High quality content is being developed cheap or free in almost every niche of publishing. Both start-ups like Yelp! and mainstream publishing firms are able to get crowdsourced content, and in that way drive down costs and drive up quality.
I’ve found myself in three discussions on this theme over the last week: at at number of discussion during Social Media Week London, which on right now, on a call with Outsell and at Yelp!’s first birthday party here in the UK.
The common theme is that the possibility is to not only generate cheaper content, but also more and different content at a totally different price point. In short – a totally new form of value proposition.
Analysing the impact of this new content is a real challenge for both vendors and for analysts.
Can vendors see who is influencing a CIO by looking at whom she follows on Twitter? It especially an important challenge for advertisers, and probably we’ll see a huge edge for vendors that are able to use advertising to analyse which online media are driving their sales. Of course, that analysis is much easier in consumer and small business markets, where you can more easily connect up a piece of content to a particular sales outcome. And, of course, such data only tell you about the behaviour of the most intense consumers of social media (who are concentrated in the US, rather than in the growth markets).
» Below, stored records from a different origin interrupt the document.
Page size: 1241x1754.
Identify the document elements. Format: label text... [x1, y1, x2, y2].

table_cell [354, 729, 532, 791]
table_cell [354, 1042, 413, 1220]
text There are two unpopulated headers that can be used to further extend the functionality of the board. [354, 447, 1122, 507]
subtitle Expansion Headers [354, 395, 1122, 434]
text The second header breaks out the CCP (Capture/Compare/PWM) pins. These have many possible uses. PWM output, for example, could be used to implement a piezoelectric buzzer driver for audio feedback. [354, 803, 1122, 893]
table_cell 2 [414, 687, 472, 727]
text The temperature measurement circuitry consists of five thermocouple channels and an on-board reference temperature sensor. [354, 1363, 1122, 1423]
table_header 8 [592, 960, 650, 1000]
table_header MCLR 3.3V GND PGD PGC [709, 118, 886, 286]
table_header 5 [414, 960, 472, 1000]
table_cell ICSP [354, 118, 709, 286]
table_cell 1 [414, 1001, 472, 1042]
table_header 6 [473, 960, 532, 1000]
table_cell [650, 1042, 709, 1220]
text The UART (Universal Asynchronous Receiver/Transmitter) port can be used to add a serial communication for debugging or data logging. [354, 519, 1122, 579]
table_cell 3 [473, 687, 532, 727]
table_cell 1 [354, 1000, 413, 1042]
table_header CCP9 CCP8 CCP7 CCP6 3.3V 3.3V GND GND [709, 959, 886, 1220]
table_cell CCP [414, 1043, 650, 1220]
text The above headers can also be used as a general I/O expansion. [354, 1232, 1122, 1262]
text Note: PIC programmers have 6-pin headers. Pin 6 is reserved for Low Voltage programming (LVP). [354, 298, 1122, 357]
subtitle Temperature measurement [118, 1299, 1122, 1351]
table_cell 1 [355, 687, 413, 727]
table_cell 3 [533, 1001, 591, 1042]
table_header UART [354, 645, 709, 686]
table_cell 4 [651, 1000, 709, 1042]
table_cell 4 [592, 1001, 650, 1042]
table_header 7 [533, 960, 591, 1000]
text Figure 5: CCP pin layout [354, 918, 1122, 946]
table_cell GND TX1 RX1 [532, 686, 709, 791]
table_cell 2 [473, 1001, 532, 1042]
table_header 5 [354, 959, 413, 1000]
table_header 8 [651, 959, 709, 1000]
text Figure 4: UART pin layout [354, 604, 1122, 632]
How can analysts learn from crowdsourcing to either reduce their costs or develop new products? Crowdsourced insight and opinion comes with much more risk, not only of error but also of not being able to see the information, experiences, assumptions and sources that writers are using. Perhaps the real opportunity is for analyst firms to develop new information services, perhaps releasing limited amounts of their own research for free to seed a wider interpretation.
Discussion and interaction has to be a valuable tool there, and it will be especially interesting for analyst firms that are already developing community programmes.
Both vendors and analysts also need to think about digital media for lead generation. Some analyst firms have picked up on that (and we have a nice story about Forrester which reflects that, coming up later this week). There’s a huge difference in the quality and conversion rates of clicks through from higher-quality content to analysts websites. And when will see start to see analyst firms monetizing clicks through to the vendors from the analysts’ content?
We’re also seeing events and social media rising up in overall marketing strategies, as both analyst firms and vendors give more support for bloggers and vloggers in the hope of getting leads.
More distantly, it’s unsure what the impact of eReaders, such as the iPad, will be on analyst firms. Are the analyst firms about to develop new content that’s more suitable for mobile devices? We can’t see big analyst reports making it big on mobiles, but there must be an opportunity for a diffusion channel for analysts firms, the way that titles like Harvard Business Review, HBR OnPoint and Harvard Businessmanager act as diffusion brands for Harvard Business School Publishing.